_TASK REQUIREMENTS_
An exact transcription of all the data is required; the pictures are to be left out.

_DATA SECTION_
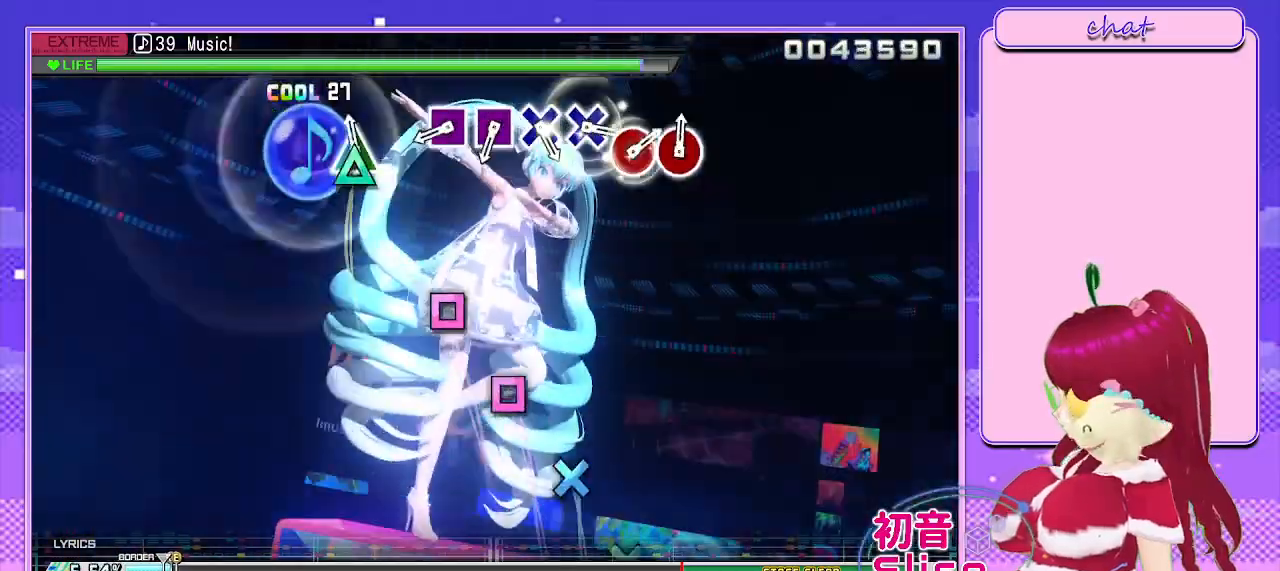
{"buttons": [], "left_stick": "center", "right_stick": "center", "events": [[67, "TRIANGLE", "down"], [167, "TRIANGLE", "up"]]}
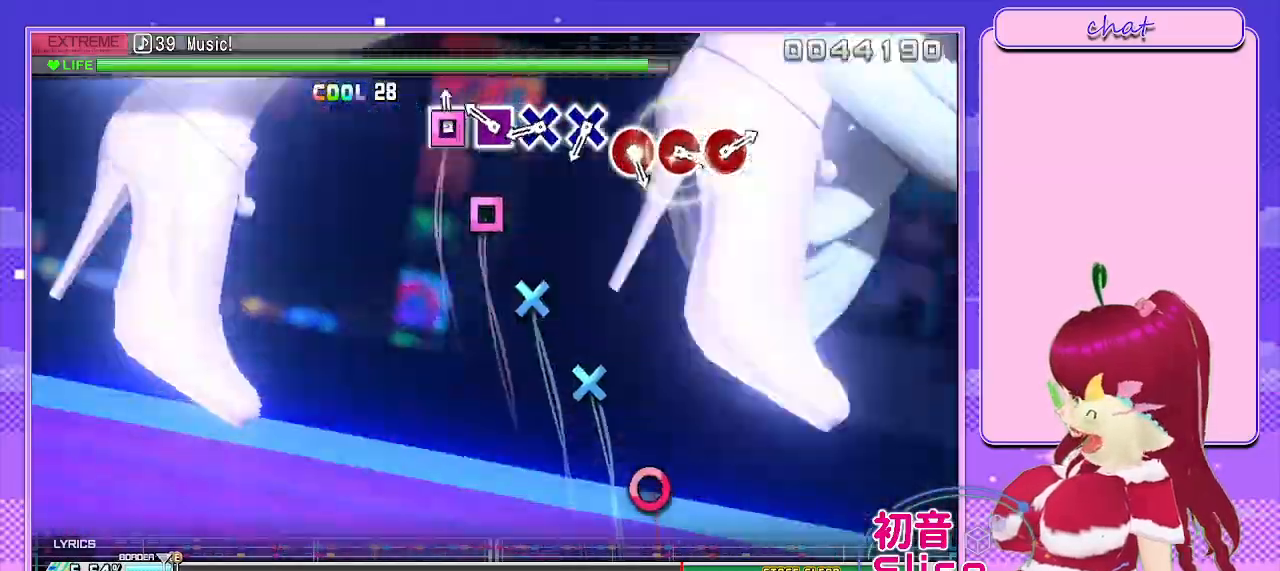
{"buttons": ["CROSS"], "left_stick": "center", "right_stick": "center", "events": [[17, "SQUARE", "down"], [117, "SQUARE", "up"], [250, "SQUARE", "down"], [333, "SQUARE", "up"], [483, "CROSS", "down"]]}
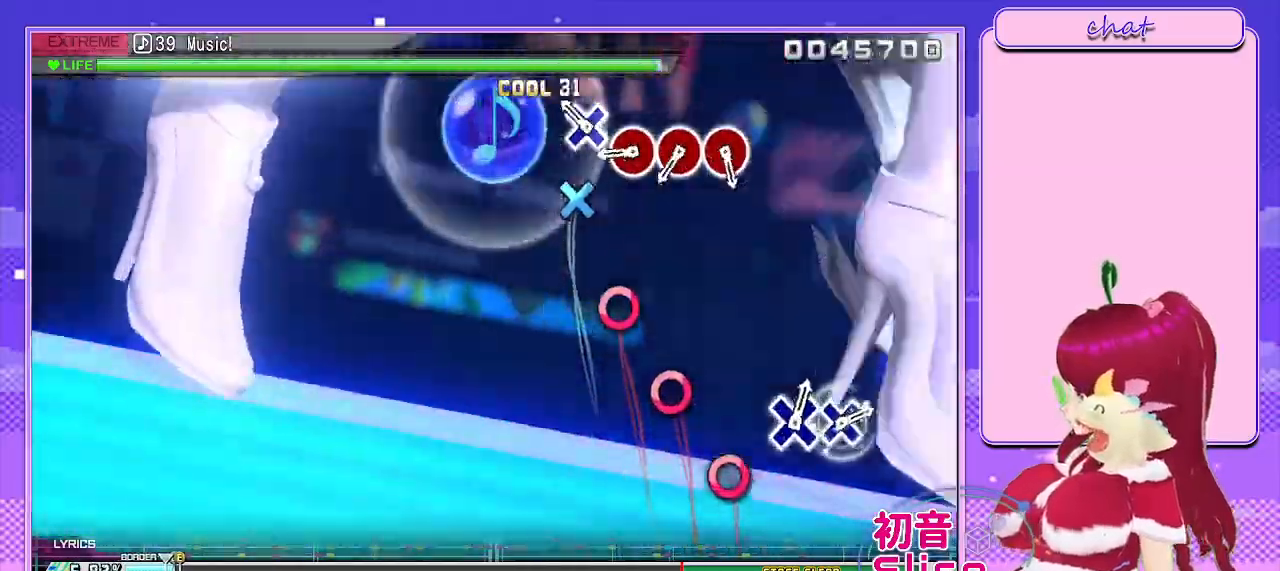
{"buttons": ["CIRCLE"], "left_stick": "center", "right_stick": "center", "events": [[83, "CROSS", "up"], [200, "CROSS", "down"], [300, "CROSS", "up"], [433, "CIRCLE", "down"]]}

_YOUR RESPONSE_
{"buttons": [], "left_stick": "center", "right_stick": "center", "events": [[67, "TRIANGLE", "down"], [167, "TRIANGLE", "up"]]}
{"buttons": ["CROSS"], "left_stick": "center", "right_stick": "center", "events": [[17, "SQUARE", "down"], [117, "SQUARE", "up"], [250, "SQUARE", "down"], [333, "SQUARE", "up"], [483, "CROSS", "down"]]}
{"buttons": ["CIRCLE"], "left_stick": "center", "right_stick": "center", "events": [[83, "CROSS", "up"], [200, "CROSS", "down"], [300, "CROSS", "up"], [433, "CIRCLE", "down"]]}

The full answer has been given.